Rede social teve valores bloqueados via BacenJud diante do atraso para fornecer informações.

Em julgamento por videoconferência nesta quarta-feira, 24, a 3ª seção do STJ entendeu, por maioria, que o Facebook deve pagar multa por descumprir ordem judicial para apresentação de dados no curso de investigação criminal. Os ministros ainda entenderam que as cobranças podem ser feitas por providências coercitivas patrimoniais.

O caso tratava de omissão do Facebook em apresentar dados em caso de pedofilia e estupro de vulnerável. Os tribunais de origem aplicaram a multa diária de R$ 50 mil.

Em recurso especial, a empresa sustentou que o acórdão negou vigência ao art. 5º, LIV e LV da CF e ao art. 461, §2º, §4º e §6º do CPC quanto a impossibilidade de aplicação de multa a quem não é parte no processo e depois do cumprimento da ordem.

Em seu voto, o relator, ministro Schietti, deu parcial provimento ao recurso, determinando que a JF/PR se abstivesse de inscrever, em dívida ativa não tributária, o valor arbitrado a título da multa pelo não cumprimento da decisão judicial e, já tendo sido determinada tal inscrição, que se proceda ao seu imediato cancelamento.

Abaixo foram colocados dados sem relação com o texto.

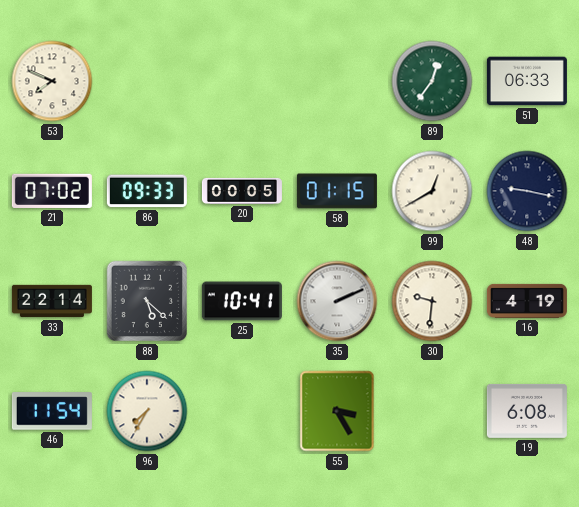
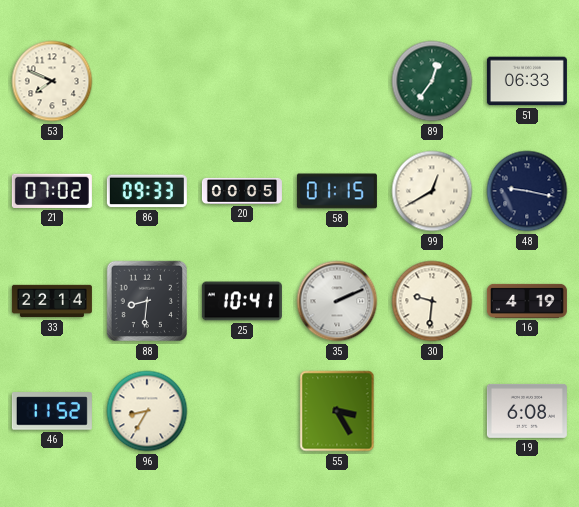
88: 5:22 -> 8:31
46: 11:54 -> 11:52
96: 7:35 -> 8:35
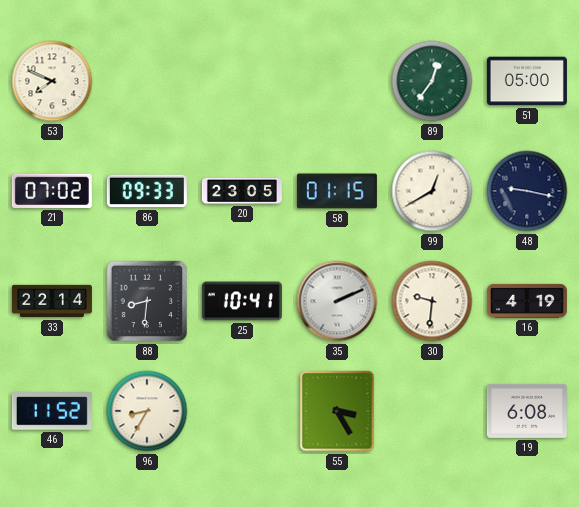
51: 06:33 -> 05:00
20: 00:05 -> 23:05
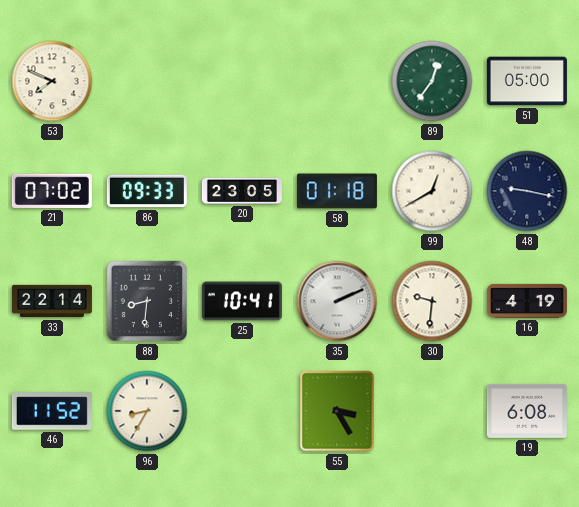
58: 01:15 -> 01:18
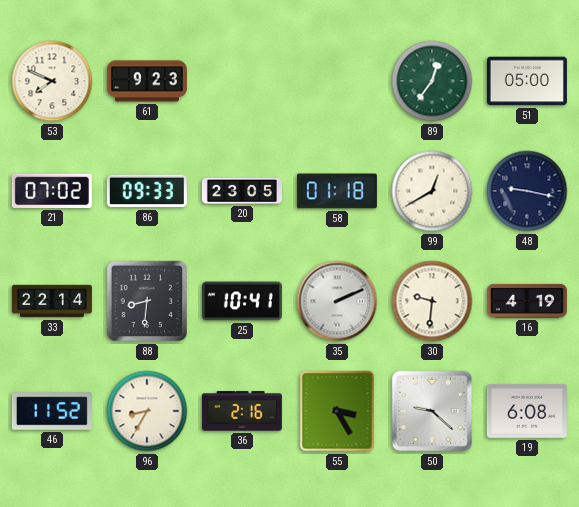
61: none -> 9:23
36: none -> 2:16
50: none -> 9:22
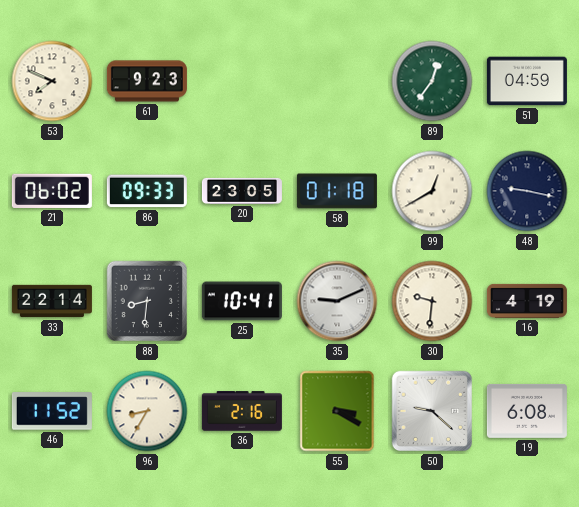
51: 05:00 -> 04:59
21: 07:02 -> 06:02
35: 2:11 -> 9:11
55: 3:25 -> 3:20
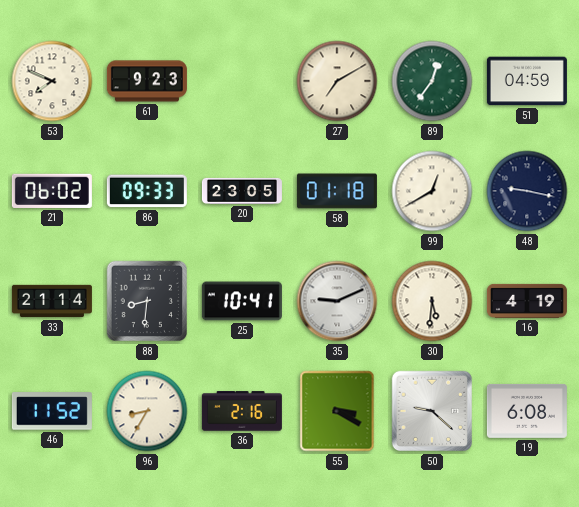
27: none -> 7:10
33: 22:14 -> 21:14
30: 9:31 -> 5:31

“No caso o que houve foi a determinação de inscrição do valor apurado como dívida ativa não tributária. Não se justifica a multa sem o devido processo legal do terceiro interessado. Uma ou outra hipótese, sobretudo no bloqueio de ativos, a meu ver, viola o próprio sentido do processo legal.”

Divergência

Em voto-vista nesta quarta-feira, 24, o ministro Ribeiro Dantas destacou que a multa imposta não se revela desarrazoada, tampouco desproporcional, quando examinada sob a óptica da tramitação processual desde os seus primórdios, pois “houve um atraso de 6 meses que inclusive atrapalhou e suspendeu as investigações”.

Para o ministro, o valor fixado pelas origens está em consonância com o valor determinado pelo Superior Tribunal em situações semelhantes.

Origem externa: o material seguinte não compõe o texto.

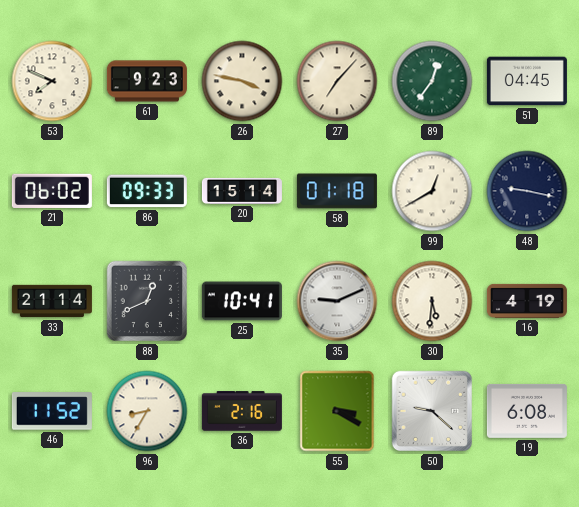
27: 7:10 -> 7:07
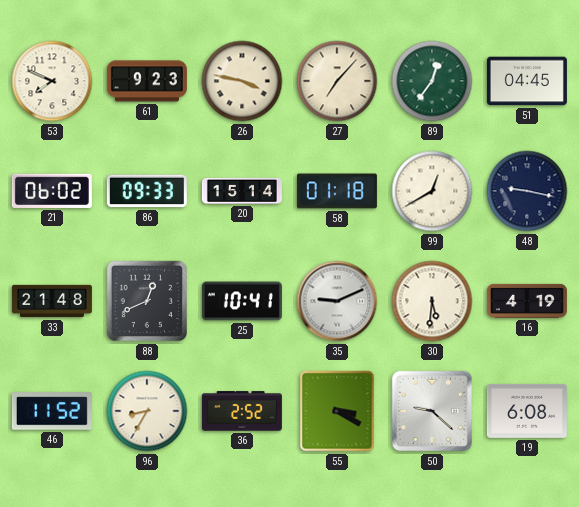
33: 21:14 -> 21:48
36: 2:16 -> 2:52
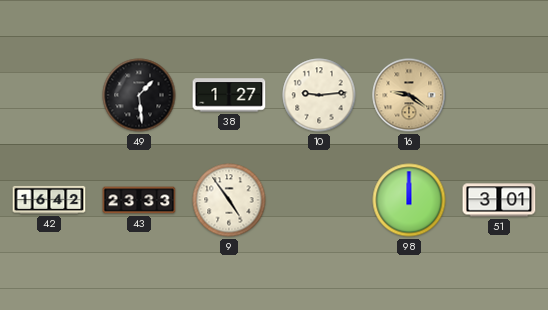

Ribeiro Dantas ainda citou estudo que mostra que a pronta afetação do patrimônio do réu através da execução do crédito da multa é o mais forte fator de influência psicológica e a perspectiva remota e distante da execução depois do trânsito em julgado nada ou muito pouco impressiona.

“[Tudo] conduz a admitir a necessidade de providências coercitivas patrimoniais imediatas além da simples cominação da multa para alcançar eficácia que se pretende com a cominação dela.”

Assim, por maioria, os ministros negaram provimento ao recurso especial, vencidos os ministros Sebastião Reis e Rogério Schietti.

Ações

Na mesma sessão, os ministros ainda julgaram mais cinco processos do mesmo tema, sob relatoria do ministro Nefi Cordeiro, no mesmo sentido. O REsp 1.853.580 e os RMS 54.335, 54.654 e 62.452.

O RMS 60.174, por maioria, foi dado parcial provimento ao recurso para minorar a multa para R$ 50 mil reais diários, limitando ao valor máximo de R$ 2,5 milhões nos termos do voto divergente do ministro Ribeiro Dantas, vencidos os ministros Nefi Cordeiro e Sebastião Reis, em maior extensão, e Rogério Schietti, em menor extensão.